**The problem:** Beneath this line is the data. Output exactly the lines from the line with "vfov_deg: 20.6" to the line with "exposure_s: 1/125", both ends included, and nothing more.

**Input data:**

****

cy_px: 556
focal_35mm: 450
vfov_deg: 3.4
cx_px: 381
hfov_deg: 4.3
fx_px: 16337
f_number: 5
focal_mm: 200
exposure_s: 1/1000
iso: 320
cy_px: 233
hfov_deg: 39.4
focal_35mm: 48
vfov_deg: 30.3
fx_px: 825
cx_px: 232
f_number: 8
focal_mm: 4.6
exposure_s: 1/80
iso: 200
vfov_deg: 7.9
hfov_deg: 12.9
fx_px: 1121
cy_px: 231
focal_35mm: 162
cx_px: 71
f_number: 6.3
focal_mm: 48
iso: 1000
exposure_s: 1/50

****

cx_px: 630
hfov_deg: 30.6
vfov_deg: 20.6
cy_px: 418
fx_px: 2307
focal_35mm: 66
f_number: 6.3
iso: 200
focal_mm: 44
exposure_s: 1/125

****

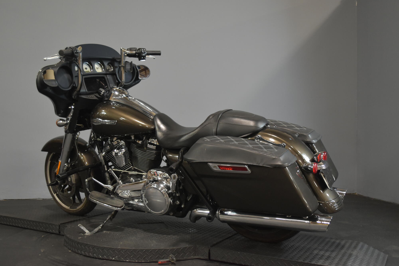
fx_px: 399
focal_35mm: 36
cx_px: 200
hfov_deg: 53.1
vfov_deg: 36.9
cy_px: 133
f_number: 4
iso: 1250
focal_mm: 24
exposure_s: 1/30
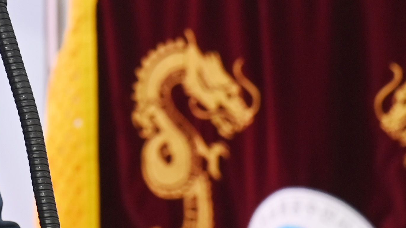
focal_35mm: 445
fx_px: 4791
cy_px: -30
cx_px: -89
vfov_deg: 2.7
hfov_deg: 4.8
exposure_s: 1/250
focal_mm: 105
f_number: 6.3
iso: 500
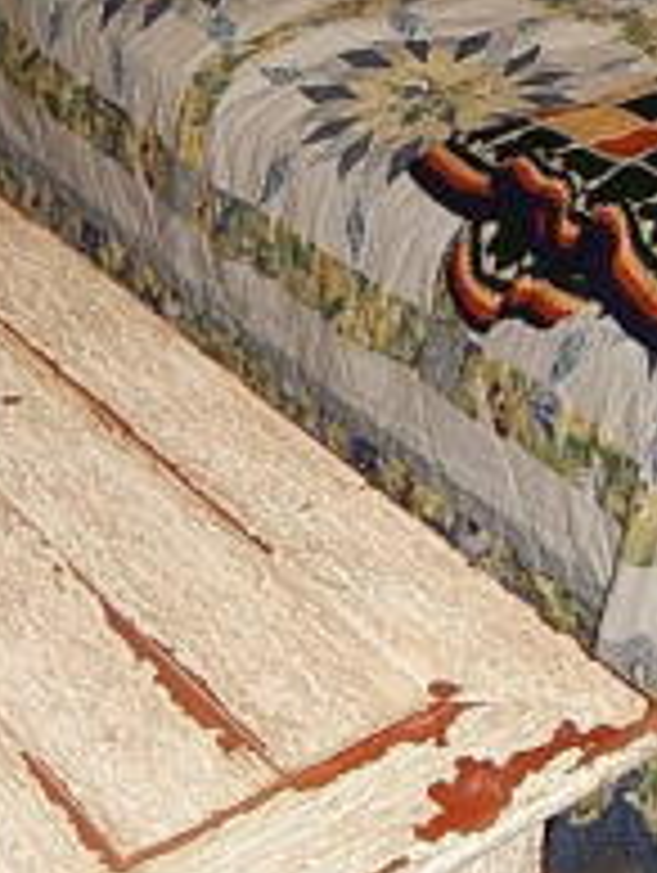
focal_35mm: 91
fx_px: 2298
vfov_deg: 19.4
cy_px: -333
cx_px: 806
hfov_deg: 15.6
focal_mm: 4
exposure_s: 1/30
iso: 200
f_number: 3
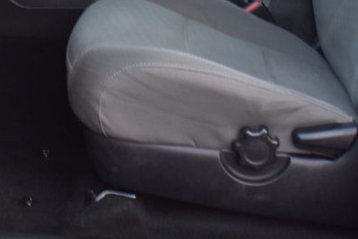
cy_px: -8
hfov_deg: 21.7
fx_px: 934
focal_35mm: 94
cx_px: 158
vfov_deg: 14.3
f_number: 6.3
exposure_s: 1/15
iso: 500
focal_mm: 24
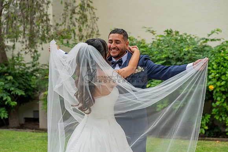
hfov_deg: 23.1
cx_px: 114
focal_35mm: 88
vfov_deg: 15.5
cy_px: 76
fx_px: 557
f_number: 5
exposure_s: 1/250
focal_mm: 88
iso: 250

****

**Answer to the problem:**
vfov_deg: 20.6
cy_px: 418
fx_px: 2307
focal_35mm: 66
f_number: 6.3
iso: 200
focal_mm: 44
exposure_s: 1/125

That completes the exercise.